= Study questions =
1. Transcribe the part of the stair-climbing article that opens with the words containing "And what about" and closes with "must come down.".
2. Answer these questions from the stair-climbing article:
(a) How many healthy male volunteers did the Canadian study monitor?
(b) According to Simon, by how many years on average do American women outlive their husbands?
(c) How many calories does walking down stairs burn compared with the climb?

= Text under study =
Loyal readers may understand, sadly, that Geezer's primary attraction to climbing stairs for fitness has much to do with the price of equipment. But climbing stairs is not just inexpensive: it's surprisingly good for us. Honest. Just ask Dr. Harvey Simon, associate professor of medicine at Harvard Med School, who writes in the New York Times Consults blog that stair climbing is one of the best-kept secrets in preventive medicine. Simon makes the claim that taking care of a two- or three-story home is one reason American
women outlive their husbands by an average of more than five years. He also cites a Harvard Alumni Study that found that men who average at least eight
flights a day enjoy a 33 percent lower mortality rate than men who are
sedentary. But the heart of Simon's endorsement of stair climbing comes from a Canadian study that monitored 17 healthy
male volunteers with an average age of 64 as they walked on the
level, lifted weights or climbed stairs. Stair climbing, the researchers found, was the most
demanding exercise–twice as taxing as brisk walking on the level and 50
percent harder than walking up a steep incline or lifting weights.
And what about walking down stairs? Simon says that going down does help, mainly because we use different muscles going down than we use going up, but the descent burns less than a third as many calories as the climb. Geezer believes it's not worth discussing: What goes up, must come down.

= Data supplied =

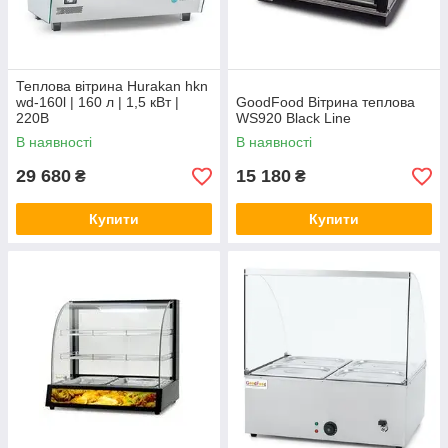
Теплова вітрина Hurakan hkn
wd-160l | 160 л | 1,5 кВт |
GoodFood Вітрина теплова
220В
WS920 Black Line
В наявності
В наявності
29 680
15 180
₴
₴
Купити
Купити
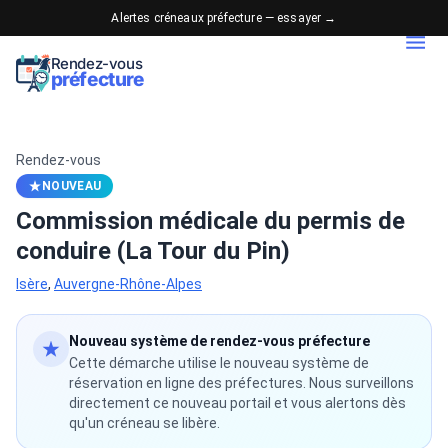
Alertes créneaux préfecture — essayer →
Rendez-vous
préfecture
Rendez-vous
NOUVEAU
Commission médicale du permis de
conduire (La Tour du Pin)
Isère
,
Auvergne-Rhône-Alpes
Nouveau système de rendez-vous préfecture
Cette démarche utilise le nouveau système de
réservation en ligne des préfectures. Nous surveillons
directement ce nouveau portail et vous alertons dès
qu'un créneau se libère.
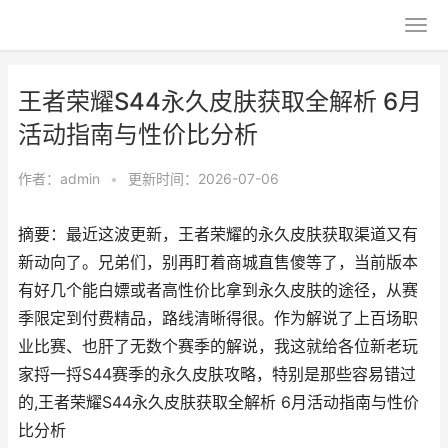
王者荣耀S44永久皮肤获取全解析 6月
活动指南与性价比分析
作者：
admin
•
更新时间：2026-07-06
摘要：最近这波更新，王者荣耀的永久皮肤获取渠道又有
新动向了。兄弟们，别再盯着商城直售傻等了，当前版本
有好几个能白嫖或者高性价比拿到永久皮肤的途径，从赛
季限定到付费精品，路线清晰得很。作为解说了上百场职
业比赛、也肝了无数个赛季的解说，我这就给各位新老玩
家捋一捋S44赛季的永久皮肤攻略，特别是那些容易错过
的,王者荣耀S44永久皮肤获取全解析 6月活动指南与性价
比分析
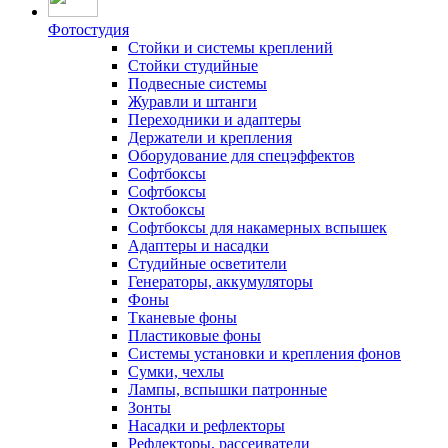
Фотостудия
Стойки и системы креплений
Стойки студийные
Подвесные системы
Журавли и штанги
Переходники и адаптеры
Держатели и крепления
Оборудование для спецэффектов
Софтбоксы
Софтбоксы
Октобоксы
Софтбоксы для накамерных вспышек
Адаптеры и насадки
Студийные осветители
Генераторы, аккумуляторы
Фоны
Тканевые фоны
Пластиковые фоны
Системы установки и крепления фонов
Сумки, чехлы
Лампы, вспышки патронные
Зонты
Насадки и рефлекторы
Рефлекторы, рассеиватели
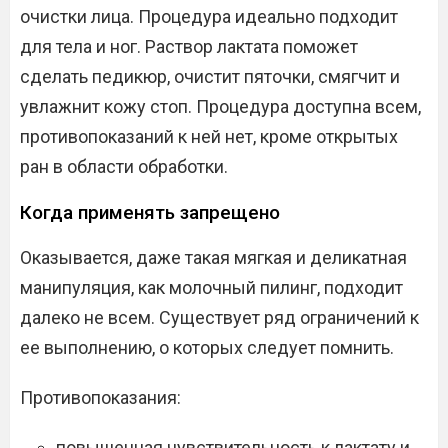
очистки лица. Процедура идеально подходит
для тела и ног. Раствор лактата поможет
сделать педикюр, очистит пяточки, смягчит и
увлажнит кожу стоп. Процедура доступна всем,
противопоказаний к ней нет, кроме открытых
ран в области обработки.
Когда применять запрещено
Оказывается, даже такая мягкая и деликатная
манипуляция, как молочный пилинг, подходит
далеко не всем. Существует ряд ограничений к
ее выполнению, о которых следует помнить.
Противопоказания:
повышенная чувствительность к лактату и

= Solution list =
1.
And what about walking down stairs? Simon says that going down does help, mainly because we use different muscles going down than we use going up, but the descent burns less than a third as many calories as the climb. Geezer believes it's not worth discussing: What goes up, must come down.

2.
(a) 17
(b) More than five years
(c) Less than a third as many